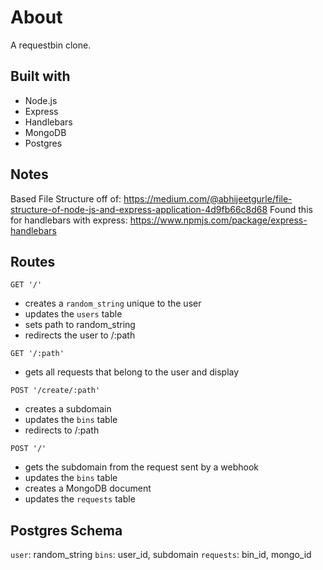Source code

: # About

A requestbin clone.

## Built with

- Node.js
- Express
- Handlebars
- MongoDB
- Postgres

## Notes

Based File Structure off of: https://medium.com/@abhijeetgurle/file-structure-of-node-js-and-express-application-4d9fb66c8d68
Found this for handlebars with express: https://www.npmjs.com/package/express-handlebars

## Routes
`GET '/'`
- creates a `random_string` unique to the user
- updates the `users` table
- sets path to random_string
- redirects the user to /:path

`GET '/:path'`
- gets all requests that belong to the user and display

`POST '/create/:path'`
- creates a subdomain
- updates the `bins` table
- redirects to /:path 

`POST '/'`
- gets the subdomain from the request sent by a webhook
- updates the `bins` table
- creates a MongoDB document
- updates the `requests` table

## Postgres Schema
`user`: random_string
`bins`: user_id, subdomain
`requests`: bin_id, mongo_id
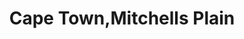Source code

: ---
title: Cape Town,Mitchells Plain
url: /cape-town-mitchells-plain/
latitude: -34.041
longitude: 18.585
---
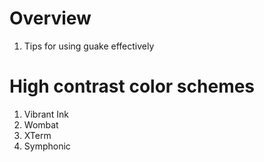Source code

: # Overview
1. Tips for using guake effectively


# High contrast color schemes
1. Vibrant Ink
1. Wombat
1. XTerm
1. Symphonic
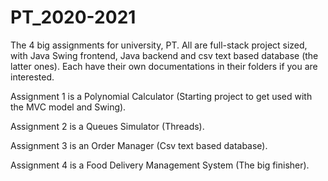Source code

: # PT_2020-2021

The 4 big assignments for university, PT.
All are full-stack project sized, with Java Swing frontend, Java backend and csv text based database (the latter ones).
Each have their own documentations in their folders if you are interested.




Assignment 1 is a Polynomial Calculator (Starting project to get used with the MVC model and Swing).

Assignment 2 is a Queues Simulator (Threads).

Assignment 3 is an Order Manager (Csv text based database).

Assignment 4 is a Food Delivery Management System (The big finisher).


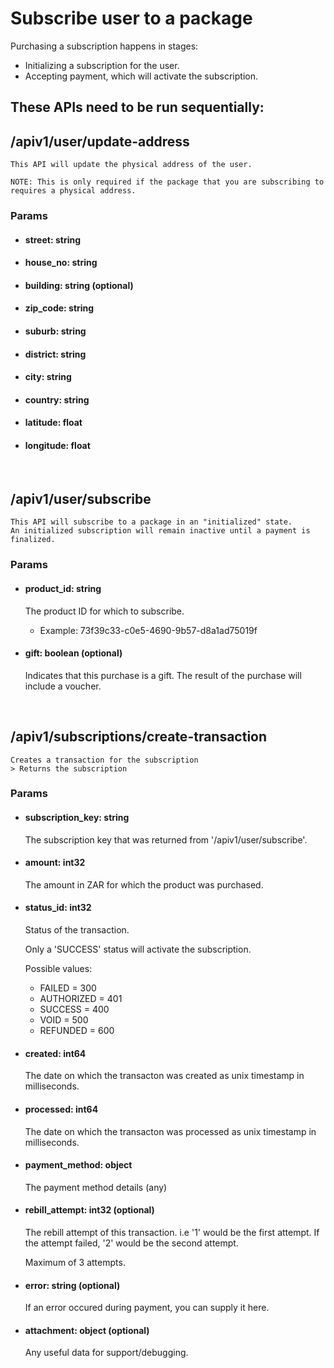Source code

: # Subscribe user to a package

Purchasing a subscription happens in stages:

-   Initializing a subscription for the user.
-   Accepting payment, which will activate the subscription.

## These APIs need to be run sequentially:

## /apiv1/user/update-address

    This API will update the physical address of the user.

    NOTE: This is only required if the package that you are subscribing to requires a physical address.

### Params

-   #### **street: string**
-   #### **house_no: string**
-   #### **building: string** (optional)
-   #### **zip_code: string**
-   #### **suburb: string**
-   #### **district: string**
-   #### **city: string**
-   #### **country: string**
-   #### **latitude: float**
-   #### **longitude: float**

<br>

## /apiv1/user/subscribe

    This API will subscribe to a package in an "initialized" state.
    An initialized subscription will remain inactive until a payment is finalized.

### Params

-   #### **product_id: string**

    The product ID for which to subscribe.

    -   Example: 73f39c33-c0e5-4690-9b57-d8a1ad75019f

-   #### **gift: boolean** (optional)

    Indicates that this purchase is a gift. The result of the purchase will include a voucher.

<br>

## /apiv1/subscriptions/create-transaction

    Creates a transaction for the subscription
    > Returns the subscription

### Params

-   #### **subscription_key: string**

    The subscription key that was returned from '/apiv1/user/subscribe'.

-   #### **amount: int32**

    The amount in ZAR for which the product was purchased.

-   #### **status_id: int32**

    Status of the transaction.

    Only a 'SUCCESS' status will activate the subscription.

    Possible values:

    -   FAILED = 300
    -   AUTHORIZED = 401
    -   SUCCESS = 400
    -   VOID = 500
    -   REFUNDED = 600

-   #### **created: int64**

    The date on which the transacton was created as unix timestamp in milliseconds.

-   #### **processed: int64**

    The date on which the transacton was processed as unix timestamp in milliseconds.

-   #### **payment_method: object**

    The payment method details (any)

-   #### **rebill_attempt: int32** (optional)

    The rebill attempt of this transaction. i.e '1' would be the first attempt.
    If the attempt failed, '2' would be the second attempt.

    Maximum of 3 attempts.

-   #### **error: string** (optional)

    If an error occured during payment, you can supply it here.

-   #### **attachment: object** (optional)

    Any useful data for support/debugging.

= WHAT TO WORK ON =
Copy every line of the listing that contains the word "physical".

= PROBLEM SOLUTION =
    This API will update the physical address of the user.
    NOTE: This is only required if the package that you are subscribing to requires a physical address.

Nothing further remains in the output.